A healthy diet is one of the most effective and simple ways to fight cardiovascular disease. The food you eat and how much you consume can affect several other risk factors of heart disease. In our poll of 261 physicians, 74% strongly agree that the typical western diet is partially responsible for the high prevalence of heart disease in the US. One of our Family Medicine physicians said, “Processed foods, sugars, genetics and inflammatory foods are the culprits of heart disease.” Choose a diet that emphasizes nutrient-rich foods full of vitamin K and omega 3s that serve as a great source of heart-healthy fats and are beneficial to your overall health.
Routine exercise and physical activity benefit every aspect of our lives, especially when it comes to heart health. The American Heart Association recommends at least 150 minutes of heart-pumping physical activity perk week. If this seems daunting, look for opportunities to do extra movements throughout your day and focus on incorporating different types of activity that you enjoy into your routine.
Substances to Avoid
The substances we consume affect our hearth health just as much as the food we put into our bodies. Unhealthy behaviors, such as smoking and excessive alcohol consumption, can increase your risk for high blood pressure, and consequently lead to heart disease and stroke. Limiting your alcohol intake and cutting out smoking can significantly reduce your chance of developing heart-related illness.

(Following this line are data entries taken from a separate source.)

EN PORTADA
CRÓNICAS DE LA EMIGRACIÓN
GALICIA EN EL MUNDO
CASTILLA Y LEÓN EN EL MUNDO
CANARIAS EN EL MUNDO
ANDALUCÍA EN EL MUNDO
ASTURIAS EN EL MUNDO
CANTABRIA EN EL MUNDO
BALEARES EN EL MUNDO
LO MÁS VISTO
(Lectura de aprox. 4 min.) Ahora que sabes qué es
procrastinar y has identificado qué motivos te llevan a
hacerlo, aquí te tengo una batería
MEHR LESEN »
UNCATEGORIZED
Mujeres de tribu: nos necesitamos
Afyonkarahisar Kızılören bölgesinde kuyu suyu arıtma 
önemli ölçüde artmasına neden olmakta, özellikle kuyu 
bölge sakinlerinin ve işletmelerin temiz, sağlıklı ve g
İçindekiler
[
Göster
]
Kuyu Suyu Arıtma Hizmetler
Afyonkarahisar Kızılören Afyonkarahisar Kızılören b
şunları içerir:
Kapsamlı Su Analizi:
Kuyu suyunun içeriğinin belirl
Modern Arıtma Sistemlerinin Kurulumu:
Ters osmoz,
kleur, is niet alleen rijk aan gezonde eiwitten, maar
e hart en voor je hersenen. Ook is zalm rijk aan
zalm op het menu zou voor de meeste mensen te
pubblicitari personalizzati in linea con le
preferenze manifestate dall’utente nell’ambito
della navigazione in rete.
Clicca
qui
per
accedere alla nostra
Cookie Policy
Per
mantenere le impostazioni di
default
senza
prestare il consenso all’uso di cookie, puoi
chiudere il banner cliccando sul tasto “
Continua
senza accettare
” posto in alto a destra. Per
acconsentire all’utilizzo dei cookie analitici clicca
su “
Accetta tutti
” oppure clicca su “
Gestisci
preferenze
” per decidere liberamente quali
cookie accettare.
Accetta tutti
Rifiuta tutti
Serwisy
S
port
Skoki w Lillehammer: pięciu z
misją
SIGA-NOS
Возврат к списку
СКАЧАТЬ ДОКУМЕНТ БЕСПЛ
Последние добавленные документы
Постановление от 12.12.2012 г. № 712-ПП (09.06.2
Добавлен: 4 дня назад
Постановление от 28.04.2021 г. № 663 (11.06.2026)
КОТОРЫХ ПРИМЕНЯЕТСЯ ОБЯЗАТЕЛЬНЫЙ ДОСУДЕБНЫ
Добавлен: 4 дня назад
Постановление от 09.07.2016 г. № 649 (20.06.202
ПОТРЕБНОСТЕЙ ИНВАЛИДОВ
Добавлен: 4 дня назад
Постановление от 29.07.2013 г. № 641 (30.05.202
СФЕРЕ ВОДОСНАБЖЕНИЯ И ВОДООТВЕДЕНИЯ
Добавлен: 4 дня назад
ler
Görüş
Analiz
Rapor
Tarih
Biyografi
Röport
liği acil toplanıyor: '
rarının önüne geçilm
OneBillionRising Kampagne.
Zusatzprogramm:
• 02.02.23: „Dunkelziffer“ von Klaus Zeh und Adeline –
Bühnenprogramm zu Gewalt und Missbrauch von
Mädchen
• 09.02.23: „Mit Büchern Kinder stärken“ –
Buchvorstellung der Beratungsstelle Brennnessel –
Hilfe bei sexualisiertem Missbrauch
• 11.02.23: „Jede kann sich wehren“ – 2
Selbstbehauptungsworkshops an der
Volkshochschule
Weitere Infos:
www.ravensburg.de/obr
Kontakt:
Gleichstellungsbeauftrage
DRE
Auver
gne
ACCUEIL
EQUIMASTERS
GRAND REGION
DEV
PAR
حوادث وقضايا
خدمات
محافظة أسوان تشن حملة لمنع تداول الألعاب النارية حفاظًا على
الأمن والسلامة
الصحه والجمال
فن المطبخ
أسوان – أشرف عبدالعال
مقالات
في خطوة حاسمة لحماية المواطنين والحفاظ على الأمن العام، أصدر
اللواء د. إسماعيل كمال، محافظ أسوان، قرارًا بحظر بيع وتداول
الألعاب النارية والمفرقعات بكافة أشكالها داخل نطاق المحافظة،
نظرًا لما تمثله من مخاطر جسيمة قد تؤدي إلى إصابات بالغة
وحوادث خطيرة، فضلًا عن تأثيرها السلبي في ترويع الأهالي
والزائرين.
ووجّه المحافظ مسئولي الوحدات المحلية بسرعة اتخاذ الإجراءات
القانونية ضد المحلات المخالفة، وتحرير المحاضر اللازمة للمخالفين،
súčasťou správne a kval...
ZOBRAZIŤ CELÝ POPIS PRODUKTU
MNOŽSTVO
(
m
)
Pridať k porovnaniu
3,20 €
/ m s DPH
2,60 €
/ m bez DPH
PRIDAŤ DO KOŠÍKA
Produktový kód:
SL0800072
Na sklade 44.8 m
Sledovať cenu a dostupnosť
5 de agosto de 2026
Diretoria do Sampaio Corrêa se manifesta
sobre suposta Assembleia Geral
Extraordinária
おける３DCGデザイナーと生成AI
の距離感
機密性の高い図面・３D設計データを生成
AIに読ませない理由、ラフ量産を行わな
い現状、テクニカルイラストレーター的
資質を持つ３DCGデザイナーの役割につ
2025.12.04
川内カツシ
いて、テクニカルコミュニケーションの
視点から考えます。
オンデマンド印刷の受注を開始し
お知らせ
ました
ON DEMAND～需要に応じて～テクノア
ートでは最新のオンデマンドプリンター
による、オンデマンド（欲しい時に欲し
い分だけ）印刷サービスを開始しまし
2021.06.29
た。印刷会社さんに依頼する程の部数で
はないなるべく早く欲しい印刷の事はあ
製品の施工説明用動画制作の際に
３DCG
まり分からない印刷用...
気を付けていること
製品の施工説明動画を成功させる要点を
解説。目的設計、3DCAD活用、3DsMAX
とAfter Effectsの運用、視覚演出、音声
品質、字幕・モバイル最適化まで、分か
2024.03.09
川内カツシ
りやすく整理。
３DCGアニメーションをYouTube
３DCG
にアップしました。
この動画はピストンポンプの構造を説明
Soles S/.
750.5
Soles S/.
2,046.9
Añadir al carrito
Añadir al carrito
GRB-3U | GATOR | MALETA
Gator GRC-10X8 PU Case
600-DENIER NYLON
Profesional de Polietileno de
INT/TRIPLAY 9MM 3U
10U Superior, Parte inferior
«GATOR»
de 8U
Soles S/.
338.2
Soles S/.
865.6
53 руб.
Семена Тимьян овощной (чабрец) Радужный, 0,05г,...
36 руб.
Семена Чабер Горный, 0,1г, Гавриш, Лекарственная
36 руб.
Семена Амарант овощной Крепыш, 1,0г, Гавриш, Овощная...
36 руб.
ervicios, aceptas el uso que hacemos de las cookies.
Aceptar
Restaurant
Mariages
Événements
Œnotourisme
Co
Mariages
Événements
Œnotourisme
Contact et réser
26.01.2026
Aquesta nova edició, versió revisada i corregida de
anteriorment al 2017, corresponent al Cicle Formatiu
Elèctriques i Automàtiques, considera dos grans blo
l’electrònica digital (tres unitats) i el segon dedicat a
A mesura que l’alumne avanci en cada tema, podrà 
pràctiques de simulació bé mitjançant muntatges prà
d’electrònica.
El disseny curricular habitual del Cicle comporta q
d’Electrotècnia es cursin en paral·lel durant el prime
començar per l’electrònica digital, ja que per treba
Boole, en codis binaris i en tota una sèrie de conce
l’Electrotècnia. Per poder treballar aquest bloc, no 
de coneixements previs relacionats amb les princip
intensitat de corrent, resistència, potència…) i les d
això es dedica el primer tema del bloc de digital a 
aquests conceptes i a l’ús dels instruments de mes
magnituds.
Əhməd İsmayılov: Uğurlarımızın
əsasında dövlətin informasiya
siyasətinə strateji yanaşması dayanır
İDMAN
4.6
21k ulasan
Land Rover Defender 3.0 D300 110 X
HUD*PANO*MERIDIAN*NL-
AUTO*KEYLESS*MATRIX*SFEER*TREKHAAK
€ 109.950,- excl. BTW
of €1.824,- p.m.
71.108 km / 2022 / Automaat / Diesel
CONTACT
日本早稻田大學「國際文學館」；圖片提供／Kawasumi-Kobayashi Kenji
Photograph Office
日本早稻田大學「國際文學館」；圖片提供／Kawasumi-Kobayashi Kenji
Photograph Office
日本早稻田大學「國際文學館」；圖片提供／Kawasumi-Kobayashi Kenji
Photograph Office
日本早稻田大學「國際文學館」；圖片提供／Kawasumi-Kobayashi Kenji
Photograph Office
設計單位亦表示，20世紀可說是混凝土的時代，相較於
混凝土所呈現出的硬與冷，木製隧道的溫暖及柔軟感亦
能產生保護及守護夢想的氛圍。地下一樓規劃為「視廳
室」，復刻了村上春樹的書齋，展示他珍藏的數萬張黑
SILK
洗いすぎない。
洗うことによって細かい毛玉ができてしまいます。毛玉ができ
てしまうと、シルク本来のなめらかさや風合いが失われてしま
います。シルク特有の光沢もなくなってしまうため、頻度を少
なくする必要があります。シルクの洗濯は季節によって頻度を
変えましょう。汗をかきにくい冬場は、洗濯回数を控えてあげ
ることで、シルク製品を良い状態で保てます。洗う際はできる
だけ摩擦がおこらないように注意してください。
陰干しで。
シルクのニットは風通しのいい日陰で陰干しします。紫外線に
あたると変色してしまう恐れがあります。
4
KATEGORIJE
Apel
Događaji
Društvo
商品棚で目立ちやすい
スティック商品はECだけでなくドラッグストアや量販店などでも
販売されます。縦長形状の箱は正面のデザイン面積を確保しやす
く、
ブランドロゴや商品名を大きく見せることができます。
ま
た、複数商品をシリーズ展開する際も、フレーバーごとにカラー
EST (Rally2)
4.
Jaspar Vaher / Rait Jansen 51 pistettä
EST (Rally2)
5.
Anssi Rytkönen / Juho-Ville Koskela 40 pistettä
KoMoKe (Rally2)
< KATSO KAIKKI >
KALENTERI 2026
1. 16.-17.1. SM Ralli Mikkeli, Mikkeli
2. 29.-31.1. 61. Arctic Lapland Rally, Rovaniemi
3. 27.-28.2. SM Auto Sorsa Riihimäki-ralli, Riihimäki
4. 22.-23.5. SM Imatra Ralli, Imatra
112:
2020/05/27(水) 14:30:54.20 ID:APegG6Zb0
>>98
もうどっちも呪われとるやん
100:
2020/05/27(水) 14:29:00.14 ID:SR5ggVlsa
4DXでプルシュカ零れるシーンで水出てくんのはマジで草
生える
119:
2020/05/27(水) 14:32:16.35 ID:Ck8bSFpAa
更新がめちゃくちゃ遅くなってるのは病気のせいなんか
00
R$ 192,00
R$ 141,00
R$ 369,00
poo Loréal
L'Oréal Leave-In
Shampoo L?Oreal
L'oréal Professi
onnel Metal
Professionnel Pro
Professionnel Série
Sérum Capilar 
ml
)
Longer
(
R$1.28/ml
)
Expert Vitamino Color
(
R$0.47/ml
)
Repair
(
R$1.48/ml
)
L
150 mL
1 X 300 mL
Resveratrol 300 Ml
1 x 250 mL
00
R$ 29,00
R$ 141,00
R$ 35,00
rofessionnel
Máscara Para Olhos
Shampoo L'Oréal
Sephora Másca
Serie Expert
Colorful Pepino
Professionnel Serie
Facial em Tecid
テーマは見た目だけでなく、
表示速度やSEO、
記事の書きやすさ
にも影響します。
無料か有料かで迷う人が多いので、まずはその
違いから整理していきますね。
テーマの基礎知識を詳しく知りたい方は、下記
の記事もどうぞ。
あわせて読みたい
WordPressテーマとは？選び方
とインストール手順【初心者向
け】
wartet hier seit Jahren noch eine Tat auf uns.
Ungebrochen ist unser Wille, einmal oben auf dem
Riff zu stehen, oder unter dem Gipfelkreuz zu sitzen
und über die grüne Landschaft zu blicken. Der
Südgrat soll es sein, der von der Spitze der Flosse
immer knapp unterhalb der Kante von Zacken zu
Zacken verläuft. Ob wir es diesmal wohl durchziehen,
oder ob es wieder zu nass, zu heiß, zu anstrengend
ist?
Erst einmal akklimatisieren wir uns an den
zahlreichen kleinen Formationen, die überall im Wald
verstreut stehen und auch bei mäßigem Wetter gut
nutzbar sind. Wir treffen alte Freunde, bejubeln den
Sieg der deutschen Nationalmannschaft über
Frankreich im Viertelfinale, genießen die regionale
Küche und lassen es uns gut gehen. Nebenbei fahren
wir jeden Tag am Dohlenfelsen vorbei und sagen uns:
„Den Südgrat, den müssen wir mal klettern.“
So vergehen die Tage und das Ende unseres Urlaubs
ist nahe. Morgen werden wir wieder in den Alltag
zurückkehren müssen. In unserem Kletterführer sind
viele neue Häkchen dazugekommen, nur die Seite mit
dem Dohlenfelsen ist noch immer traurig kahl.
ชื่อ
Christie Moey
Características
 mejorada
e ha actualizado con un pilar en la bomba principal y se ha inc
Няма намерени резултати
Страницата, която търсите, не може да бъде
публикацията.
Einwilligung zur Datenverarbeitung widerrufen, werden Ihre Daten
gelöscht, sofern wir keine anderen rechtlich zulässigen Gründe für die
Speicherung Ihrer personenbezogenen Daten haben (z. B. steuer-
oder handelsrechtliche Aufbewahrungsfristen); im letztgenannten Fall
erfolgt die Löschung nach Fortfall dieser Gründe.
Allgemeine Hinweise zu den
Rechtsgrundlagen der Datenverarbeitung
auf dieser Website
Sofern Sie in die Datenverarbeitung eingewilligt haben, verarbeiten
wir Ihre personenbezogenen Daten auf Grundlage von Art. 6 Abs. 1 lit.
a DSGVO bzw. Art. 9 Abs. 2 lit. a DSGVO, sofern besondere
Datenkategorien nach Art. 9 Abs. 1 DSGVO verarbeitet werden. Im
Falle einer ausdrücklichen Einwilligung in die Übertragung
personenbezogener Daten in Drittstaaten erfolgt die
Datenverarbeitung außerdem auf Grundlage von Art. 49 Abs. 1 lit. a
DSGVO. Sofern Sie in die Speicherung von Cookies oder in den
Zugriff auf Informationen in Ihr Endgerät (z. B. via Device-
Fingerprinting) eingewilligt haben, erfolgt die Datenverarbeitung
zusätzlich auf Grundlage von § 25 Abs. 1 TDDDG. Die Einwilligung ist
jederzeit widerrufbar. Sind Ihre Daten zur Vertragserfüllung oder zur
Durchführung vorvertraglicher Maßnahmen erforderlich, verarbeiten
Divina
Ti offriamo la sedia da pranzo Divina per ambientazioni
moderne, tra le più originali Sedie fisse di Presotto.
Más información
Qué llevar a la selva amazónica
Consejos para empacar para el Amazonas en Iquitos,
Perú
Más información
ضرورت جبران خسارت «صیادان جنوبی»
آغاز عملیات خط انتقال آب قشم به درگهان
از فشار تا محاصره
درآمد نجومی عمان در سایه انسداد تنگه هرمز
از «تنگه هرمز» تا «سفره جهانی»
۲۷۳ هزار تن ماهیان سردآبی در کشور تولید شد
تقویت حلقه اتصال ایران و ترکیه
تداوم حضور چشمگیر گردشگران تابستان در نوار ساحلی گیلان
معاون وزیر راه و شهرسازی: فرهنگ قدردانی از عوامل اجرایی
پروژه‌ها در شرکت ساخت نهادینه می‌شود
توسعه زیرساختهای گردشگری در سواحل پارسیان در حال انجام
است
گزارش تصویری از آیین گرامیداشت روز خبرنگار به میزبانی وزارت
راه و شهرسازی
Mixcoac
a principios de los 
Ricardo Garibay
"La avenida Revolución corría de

Let’s celebrate our heart health!
Heart health is not about short-term fixes, but rather making long-term lifestyle changes that may lower your risk if you approach it the right way. As physicians, adherence to these healthy strategies is critical for patients at risk. In fact, one of the cardiologists in our community wrote, “Convincing the patient to be compliant is part of our job; we should work to get better at it, rather than blaming the patient.” You don’t need to aim for a complete transformation all at once. Small changes in weight, diet, exercise, and unhealthy habits can make a big difference in your heart health.